After reading the first of the Jackaby books I said - The way the story is told from Abigail's point of view reminds me of Laurie King's Sherlock Holmes adventures told through the eyes of Mary Russell. The story-line itself is like mixing Holmes with a dash of Sleepy Hollow. I would love to see more books about this Holmes and Watson type arrangement that Jackaby and Miss Rook are forming. - Well, now I have been granted my wish.
For those who don't know, Jackaby is a detective of sorts who specializes in the supernatural. When he and his assistant, Abigail Rook first meet, she has just landed in America and needs a job. Taking the post as his assistant she helps with a case involving a serial killer. That was in the first book. Now she has settled into her role a bit more and is eager to prove that her employer has not made a mistake in hiring her. She is especially excited by a new case they are asked to consult on because it offers the chance to visit a paleontology dig. They will also be able to check in on the policeman who worked with them on the serial killer case; Charlie Barker has been transferred to a more rural post that happens to be the location of the dig site.
There are so many things going on in this story. The ghost who is the former owner of Jackaby's house is behaving somewhat erratically. A local woman calls them in because her cat, Mrs. Wiggles, has transformed into a fish and her kittens all have scales. There is a murder in town, as well as a dead body at the dinosaur dig. A sinister figure is seen outside their home and again at the train station as they leave for the country. A tracker/hunter who is a friend of Jackaby's shows up with a Stymphalian bird. Rival paleontologists are arguing over who is in charge of the dig. A newspaper reporter (picture a Nellie Bly clone), shows up to cover the story of a farmer finding fossils in his field. More dead bodies turn up, as well as livestock disappearing and strange footprints are left behind. What can be causing all this? Are they separate problems, or are some of these things related? And will Jackaby figure it out before more dead bodies pile up?

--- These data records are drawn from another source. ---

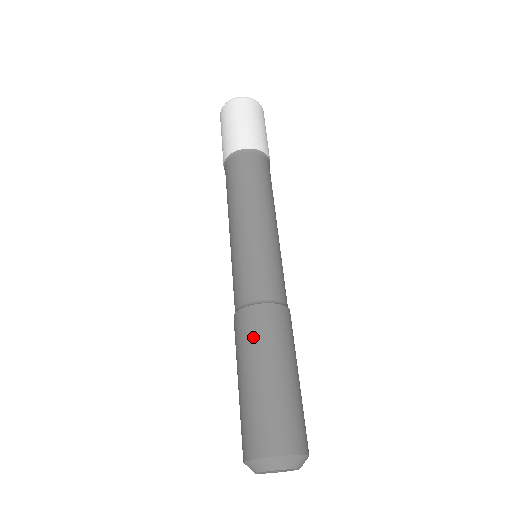
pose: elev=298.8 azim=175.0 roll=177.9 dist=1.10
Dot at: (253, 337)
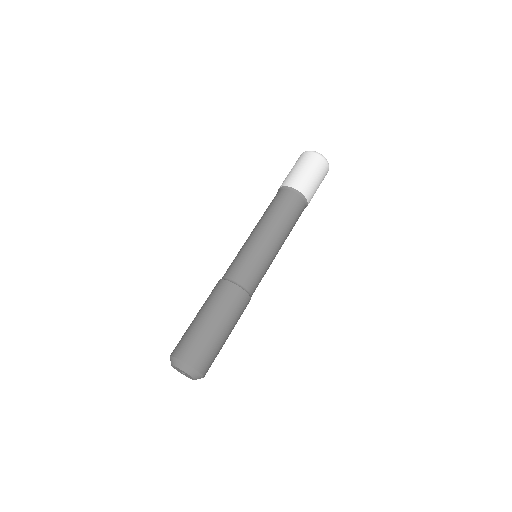
Dot at: (228, 304)
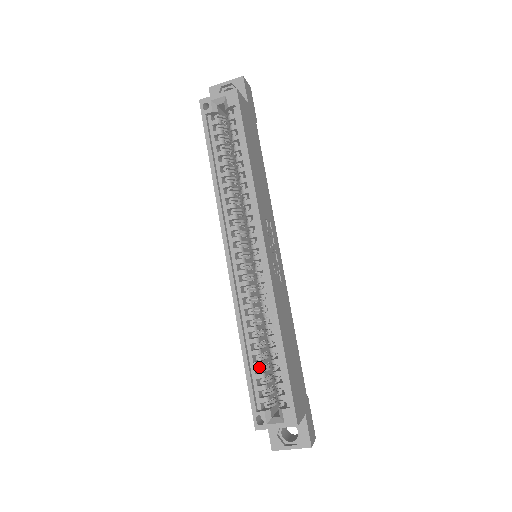
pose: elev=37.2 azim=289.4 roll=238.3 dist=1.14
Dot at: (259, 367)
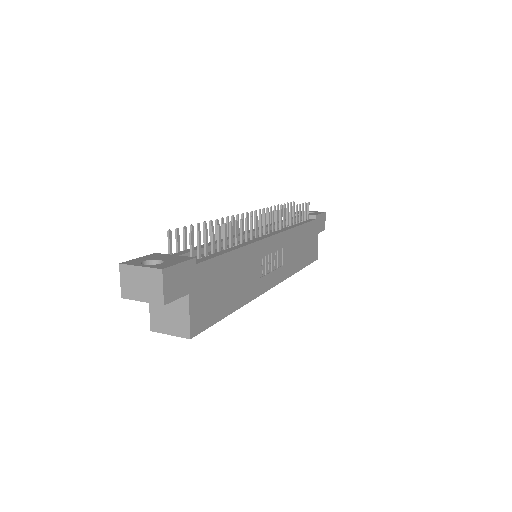
Dot at: occluded
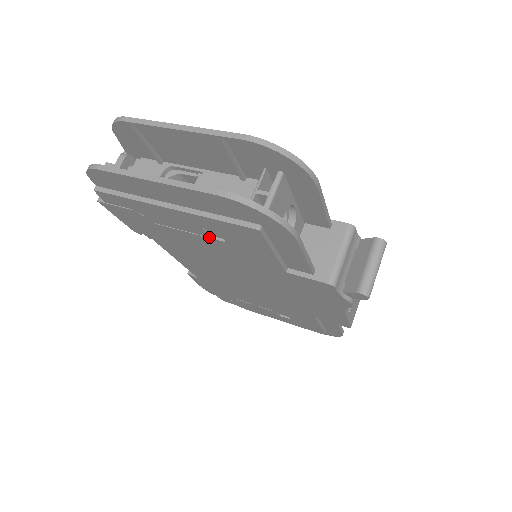
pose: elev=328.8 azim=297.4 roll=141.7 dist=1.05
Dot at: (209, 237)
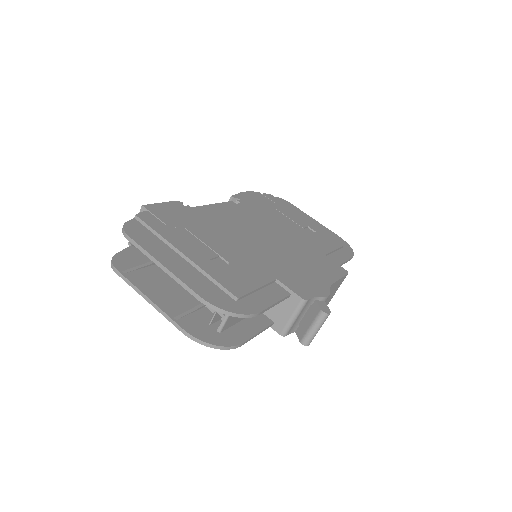
Dot at: occluded
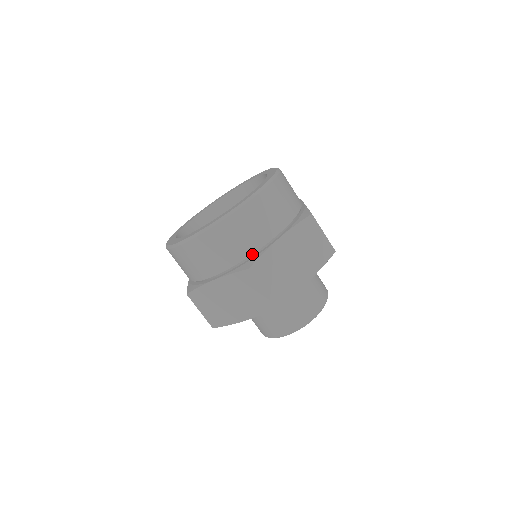
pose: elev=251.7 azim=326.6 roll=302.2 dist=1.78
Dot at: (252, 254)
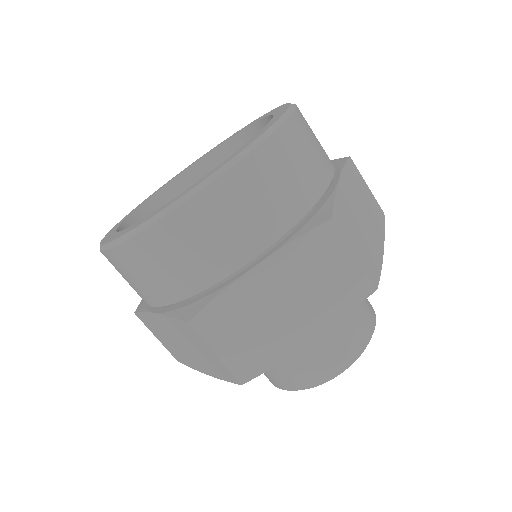
Dot at: (203, 290)
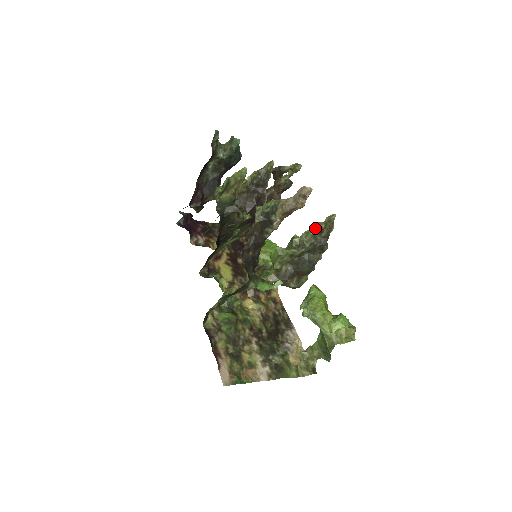
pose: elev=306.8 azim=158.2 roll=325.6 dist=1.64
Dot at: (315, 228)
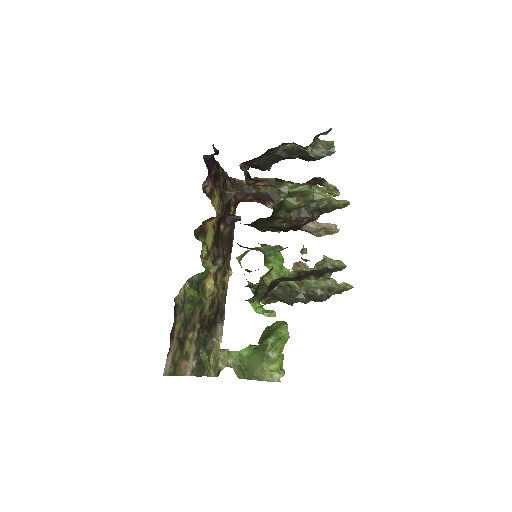
Dot at: (328, 283)
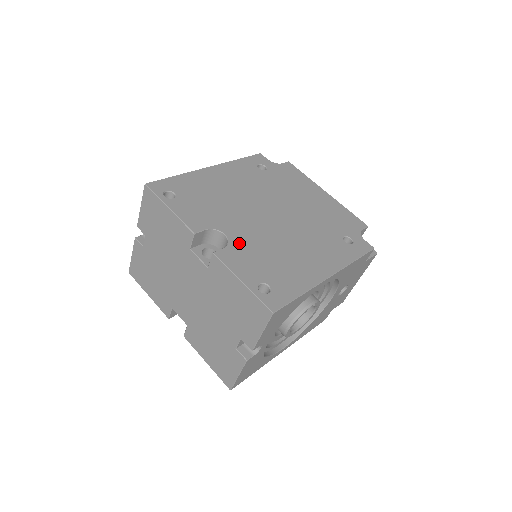
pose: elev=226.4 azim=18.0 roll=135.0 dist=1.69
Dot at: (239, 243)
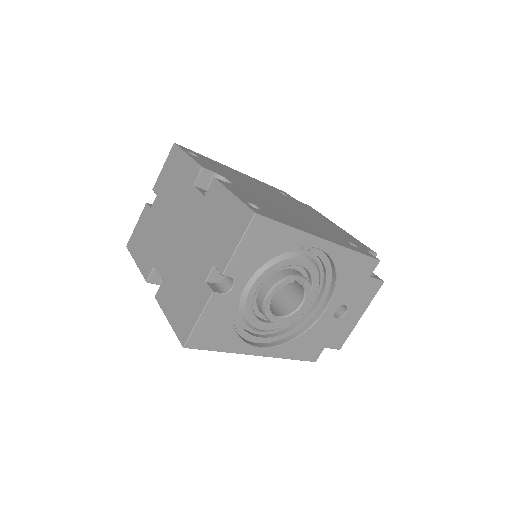
Dot at: (242, 189)
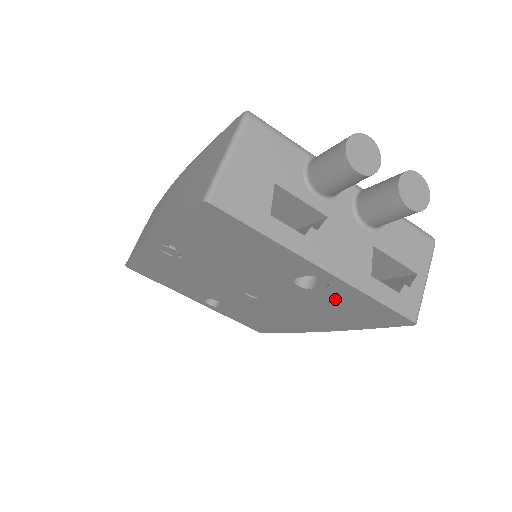
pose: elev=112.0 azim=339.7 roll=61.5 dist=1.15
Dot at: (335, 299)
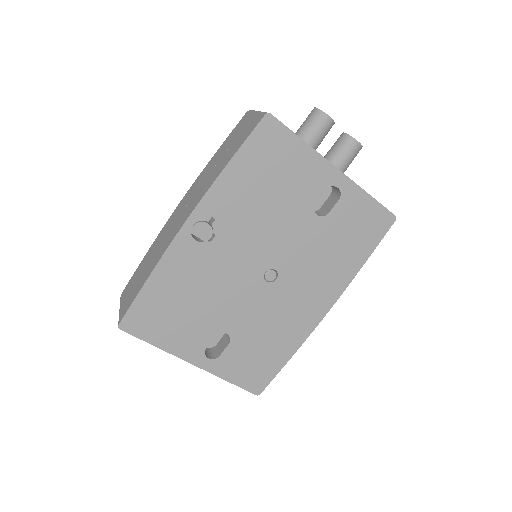
Dot at: (343, 219)
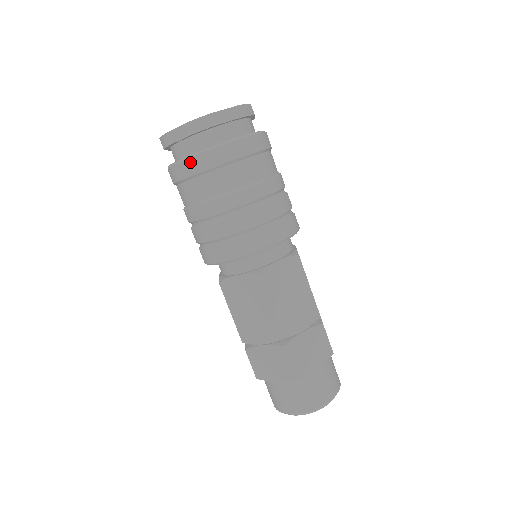
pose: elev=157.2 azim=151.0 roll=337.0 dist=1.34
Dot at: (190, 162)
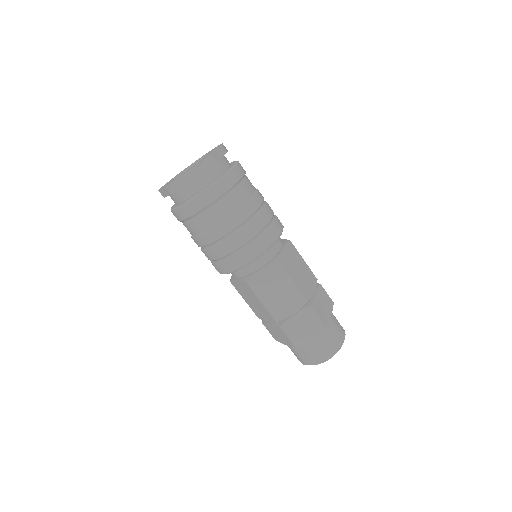
Dot at: (176, 213)
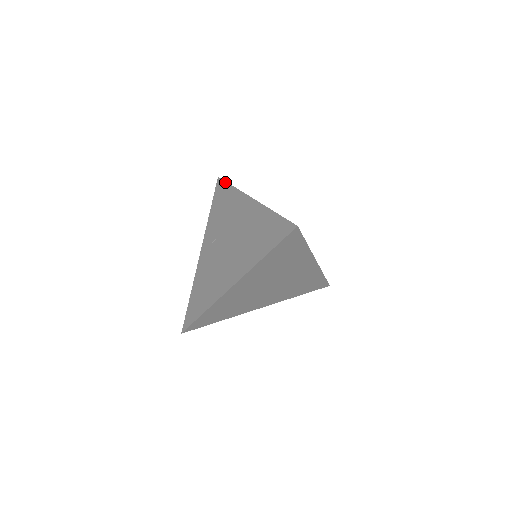
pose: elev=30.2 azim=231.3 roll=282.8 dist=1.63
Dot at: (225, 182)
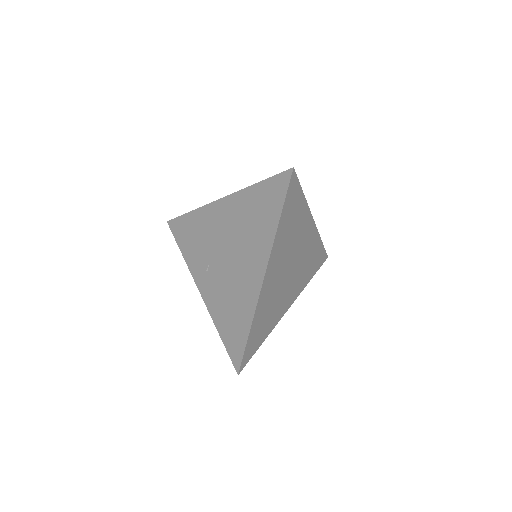
Dot at: (179, 217)
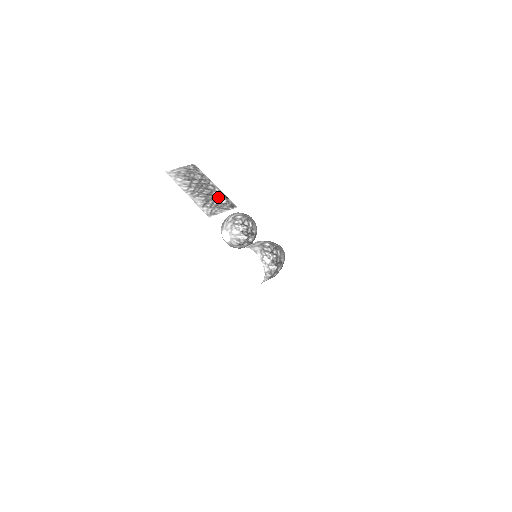
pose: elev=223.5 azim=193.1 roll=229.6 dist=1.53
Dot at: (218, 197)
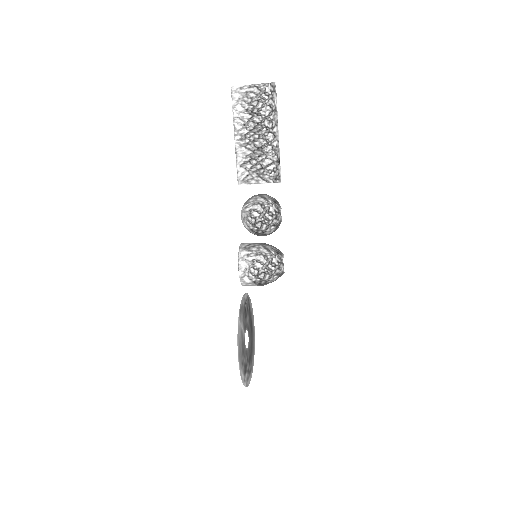
Dot at: (269, 157)
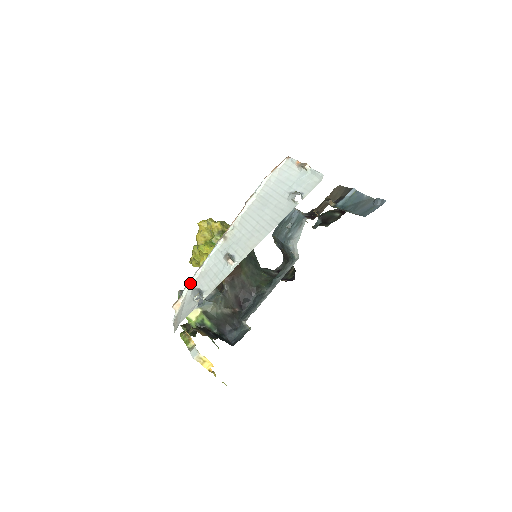
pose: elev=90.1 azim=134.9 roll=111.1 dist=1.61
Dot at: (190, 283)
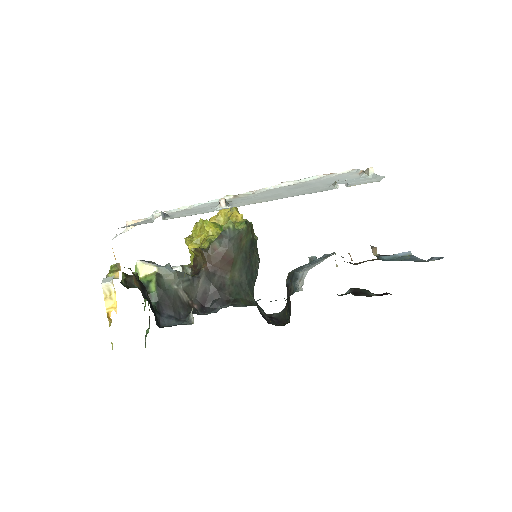
Dot at: (165, 212)
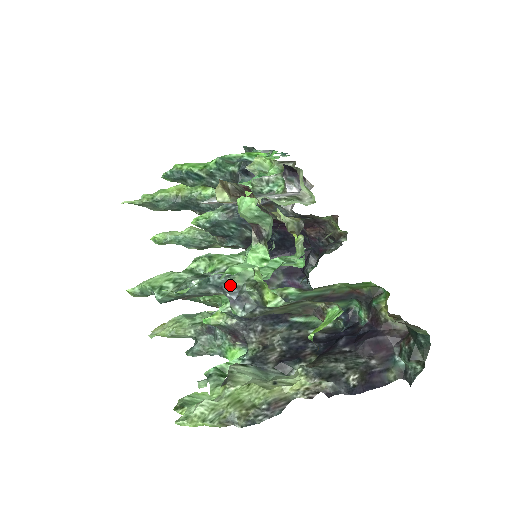
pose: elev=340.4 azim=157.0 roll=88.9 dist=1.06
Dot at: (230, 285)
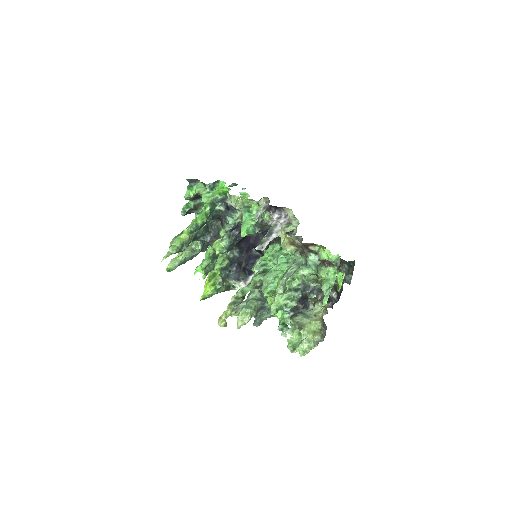
Dot at: (306, 287)
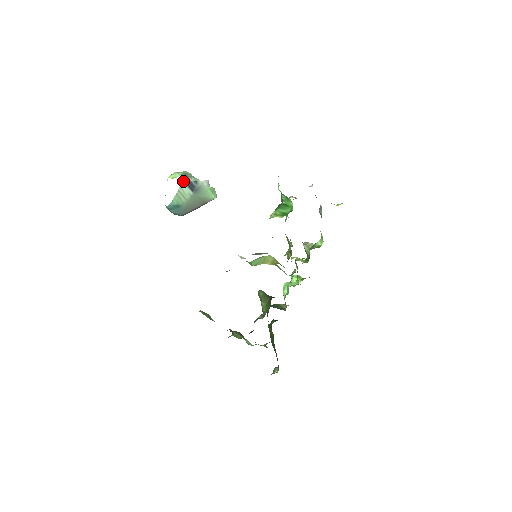
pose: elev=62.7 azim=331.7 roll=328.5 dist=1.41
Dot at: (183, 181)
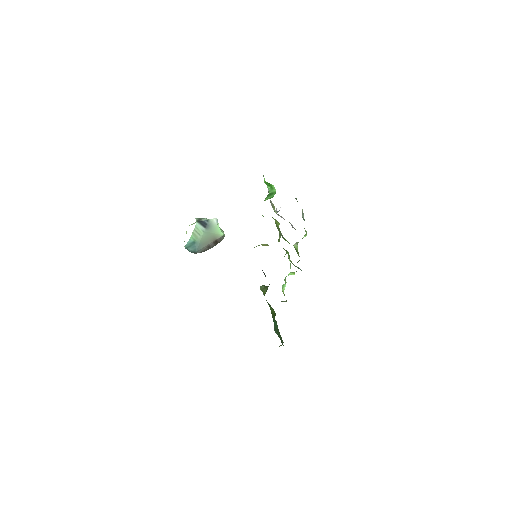
Dot at: (198, 222)
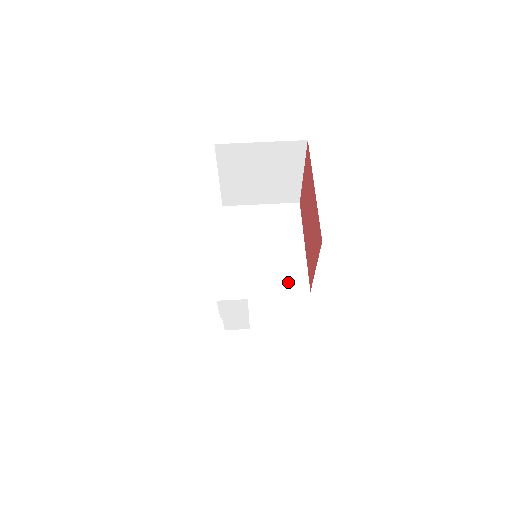
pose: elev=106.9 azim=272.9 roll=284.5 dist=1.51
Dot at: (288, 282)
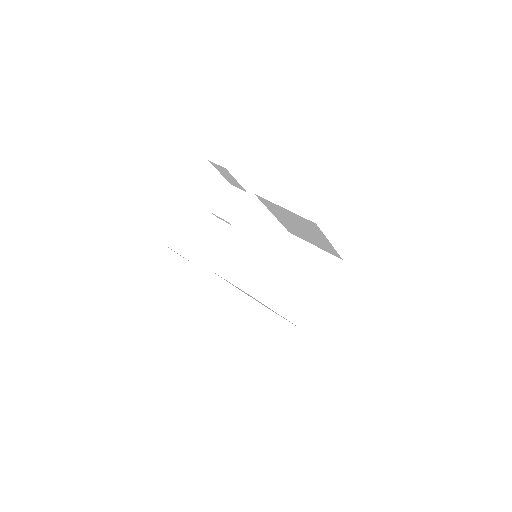
Dot at: occluded
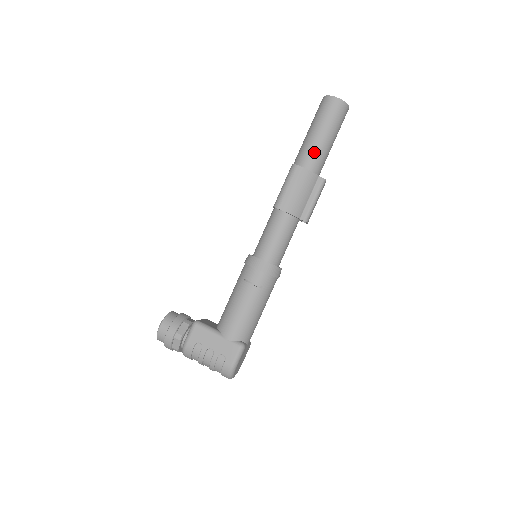
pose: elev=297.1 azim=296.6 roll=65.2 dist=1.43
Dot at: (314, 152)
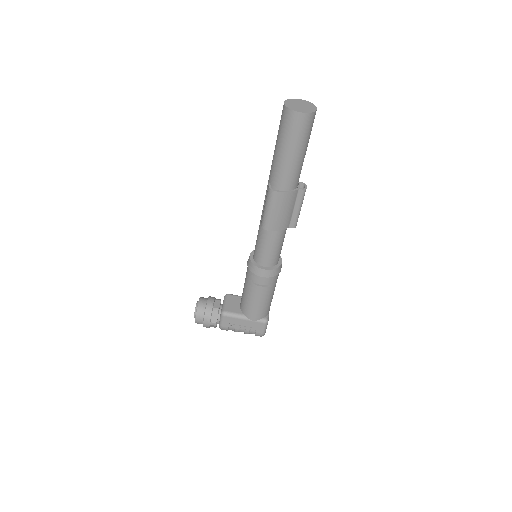
Dot at: (289, 174)
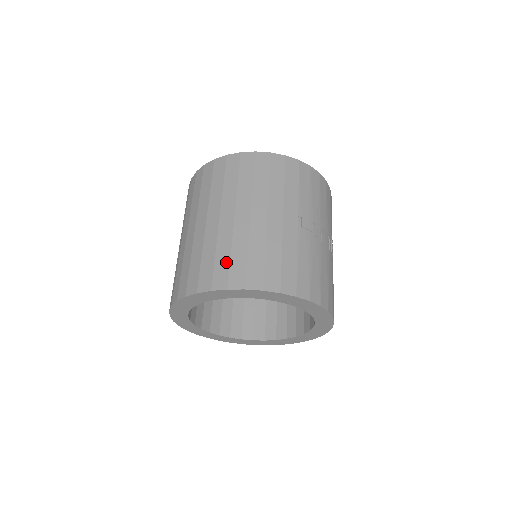
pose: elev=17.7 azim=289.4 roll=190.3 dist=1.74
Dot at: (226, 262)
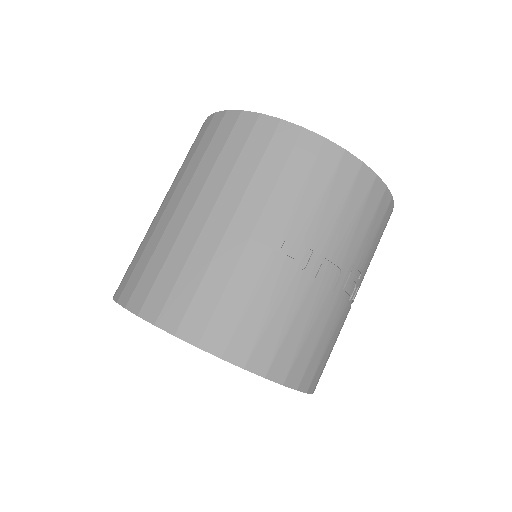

I enjoy the characters in the story. As I've said, Abigail reminds me of Mary Russell or perhaps Penelope from the Irene Adler stories. Seeing Jackaby's world and his work through her eyes makes it more understandable for us as readers. After all, we don't see auras or lingering traces of magic the way he does, so we have to go with what she sees and records. I also find Jackaby to be intriguing. Someone who quotes Darwin, but also wears a hat supposedly made from the fur of a yeti is bound to be interesting, even when he is being hopelessly clueless in social skills. And the things he worries about can be very amusing. Near the end of the story he is explaining his concern that there is a "criminal manufacturing paranormal mayhem." He worries that this villain could turn loose supernatural creatures such as redcaps and brownies, or even "Promote the adoption of the Dewey decimal system in libraries across the continent." When Abigail questions that last bit he tells her, "It's gaining popularity. I don't trust it." Could Jackaby be behind the rise of the Library of Congress cataloging system?
If you enjoy the mysteries of Holmes and Russell (by Laurie King), or Irene Adler (Carole Nelson Douglas), or other stories set in the late nineteenth century with some paranormal elements, then you really need to check out the Jackaby series.